You have some great new projects on the go, including green financial projects and guidelines for incorporating ecodesign. Please tell us a bit about these and what future projects you will be working on.
Examples of new areas we have been working on include standards for climate adaptation and green finance, including green bonds. We are excited to be discussing potential collaborations with the recently announced technical committees ISO/TC 322 and ISO/TC 323, which are focused on sustainable finance and the circular economy, respectively. We are also having similar discussions with the International Electrotechnical Commission’s technical committee IEC/TC 111 that looks more specifically at environmental standardization for electrical and electronic products and services.
You have 85 countries participating in the work of ISO/TC 207 (with another 37 as observers).
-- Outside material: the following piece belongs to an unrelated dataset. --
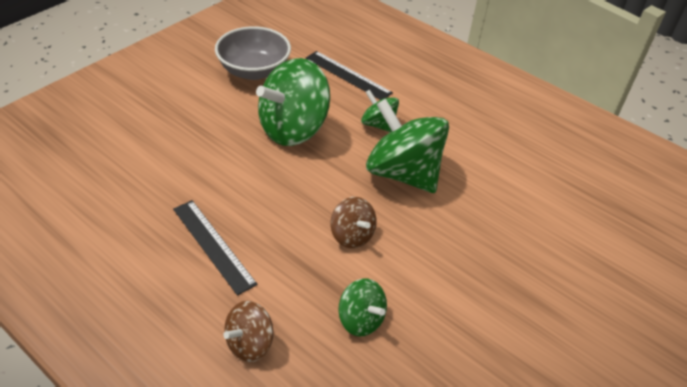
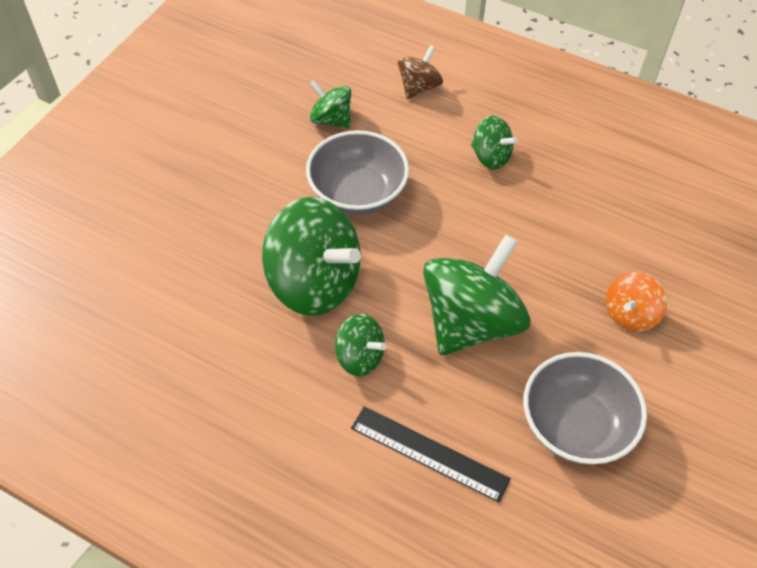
camera: 170 degrees right, 10 degrees up
(178, 113) = (630, 314): none -> orange spinning top
(213, 245) = (490, 157): black ruler -> green spinning top
(352, 235) = (357, 193): brown spinning top -> grey bowl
How do you all do such a good job of keeping the momentum going?
We are fortunate to have a great many countries committed to the objectives and mandate of ISO/TC 207. Spurred on by this positive energy, participating countries put forward their most dedicated experts who generously share their talents and expertise to determine, within the ISO 14000 framework, the areas that most urgently require the updating of existing standards or the development of new work. It is the commitment and dedication of some of the best minds in the field that keep our motivation alive.